Entries provided section start

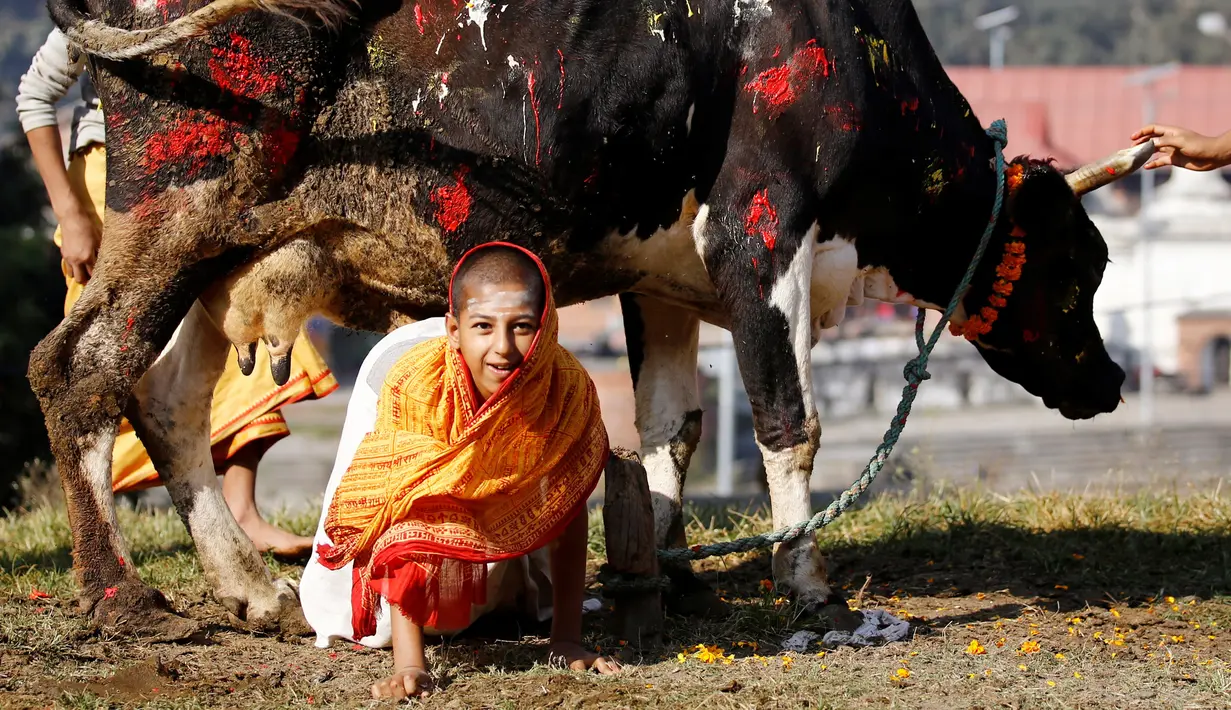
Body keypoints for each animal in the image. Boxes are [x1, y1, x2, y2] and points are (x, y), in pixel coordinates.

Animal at [33, 0, 1147, 634]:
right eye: (1082, 260)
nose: (1109, 380)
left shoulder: (662, 276)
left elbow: (670, 427)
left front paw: (669, 576)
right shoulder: (760, 234)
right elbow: (787, 423)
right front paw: (809, 583)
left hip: (228, 251)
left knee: (165, 397)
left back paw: (250, 589)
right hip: (175, 210)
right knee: (80, 366)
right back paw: (119, 597)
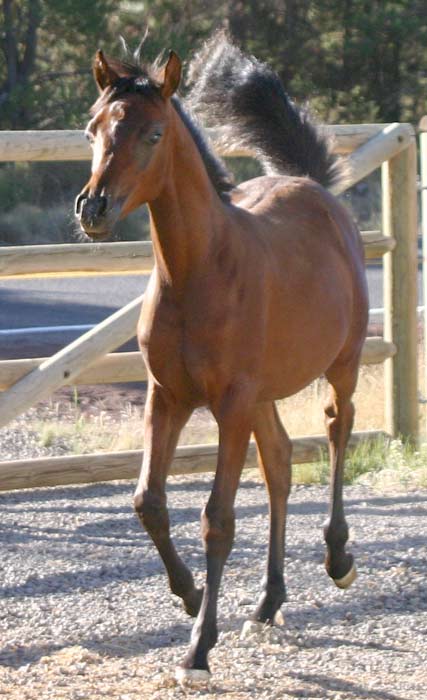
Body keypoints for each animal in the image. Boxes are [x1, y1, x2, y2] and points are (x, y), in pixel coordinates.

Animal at [75, 33, 369, 684]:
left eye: (153, 134)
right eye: (91, 129)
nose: (93, 209)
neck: (199, 273)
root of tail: (310, 186)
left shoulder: (229, 404)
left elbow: (217, 519)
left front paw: (198, 649)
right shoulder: (166, 396)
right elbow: (149, 503)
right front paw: (187, 596)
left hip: (341, 363)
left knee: (338, 429)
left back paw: (338, 556)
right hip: (263, 396)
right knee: (280, 465)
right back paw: (267, 601)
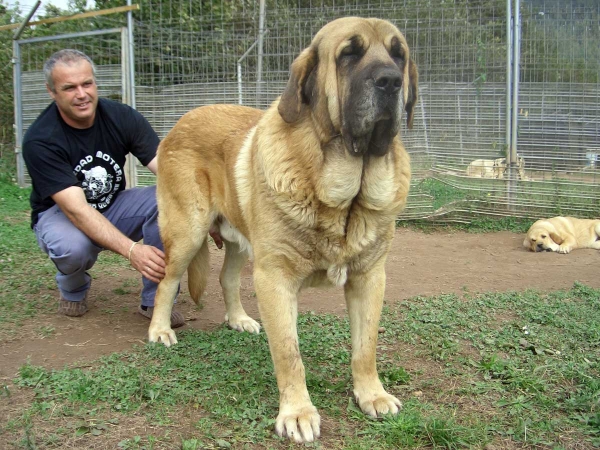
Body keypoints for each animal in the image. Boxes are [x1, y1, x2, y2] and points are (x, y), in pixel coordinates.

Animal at [148, 16, 418, 442]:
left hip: (239, 240)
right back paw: (159, 330)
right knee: (167, 281)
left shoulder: (369, 277)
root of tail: (182, 120)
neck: (345, 199)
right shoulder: (275, 278)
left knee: (226, 278)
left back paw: (238, 319)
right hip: (187, 232)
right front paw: (297, 412)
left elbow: (366, 347)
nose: (391, 81)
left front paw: (371, 394)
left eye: (399, 54)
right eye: (348, 54)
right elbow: (289, 354)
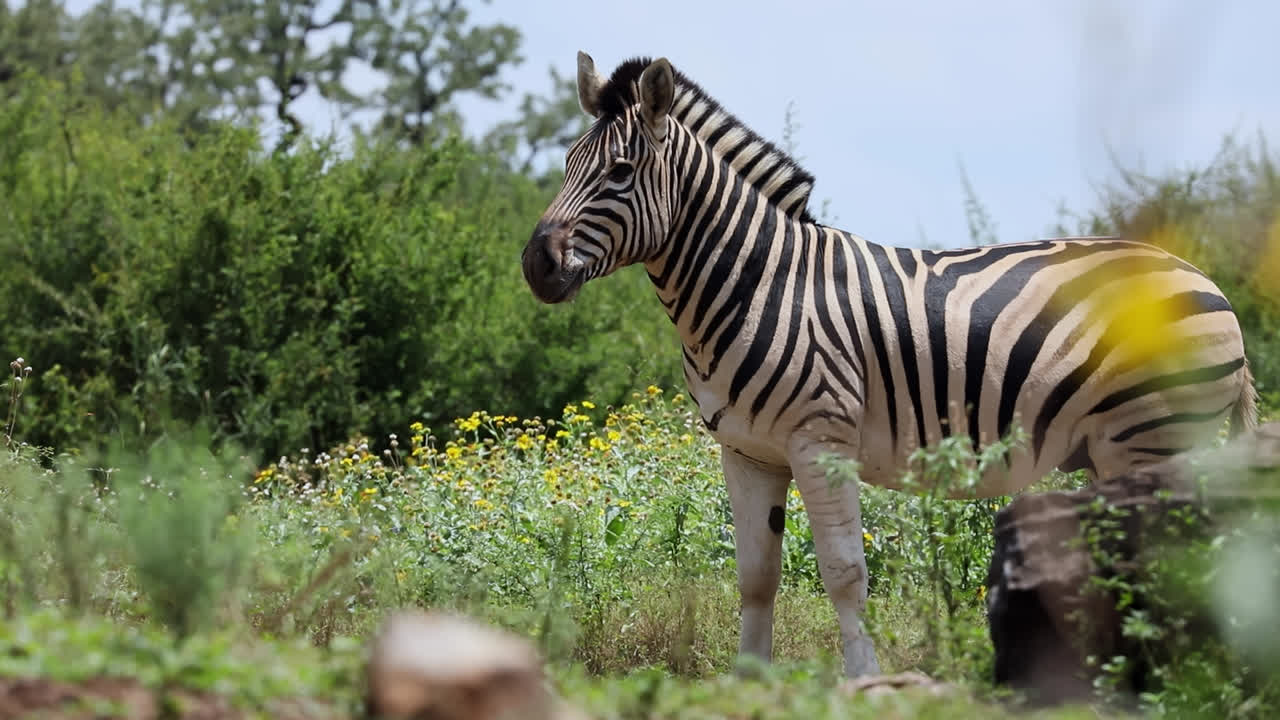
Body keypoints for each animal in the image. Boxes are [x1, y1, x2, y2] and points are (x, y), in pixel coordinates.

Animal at [520, 52, 1258, 678]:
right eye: (566, 161)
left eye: (619, 172)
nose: (535, 265)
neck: (754, 282)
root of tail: (1209, 283)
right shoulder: (748, 451)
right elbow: (756, 577)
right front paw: (749, 683)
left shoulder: (820, 438)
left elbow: (845, 572)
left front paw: (865, 683)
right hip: (1122, 452)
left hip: (1157, 439)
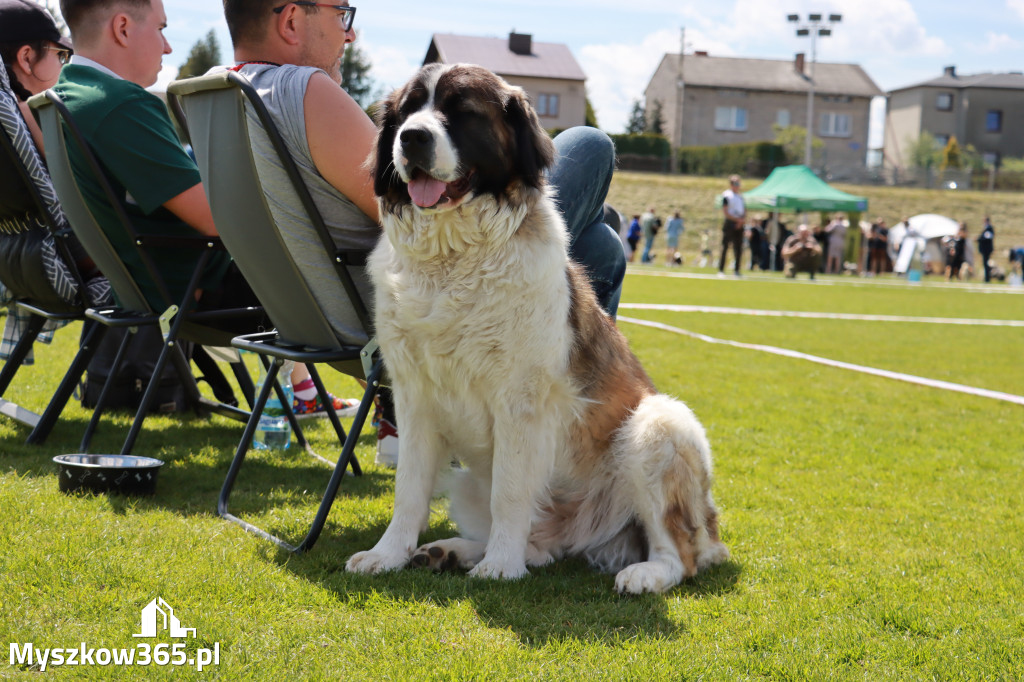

Entries provided section end

* **What this task involves**: The lines to report are those in the material above that contain the word "knee"; copy every one of them.

* **Exercise solution**:
left knee: (165, 397)
right knee: (80, 366)
left knee: (338, 429)
right knee: (280, 465)
right knee: (167, 281)
left knee: (226, 278)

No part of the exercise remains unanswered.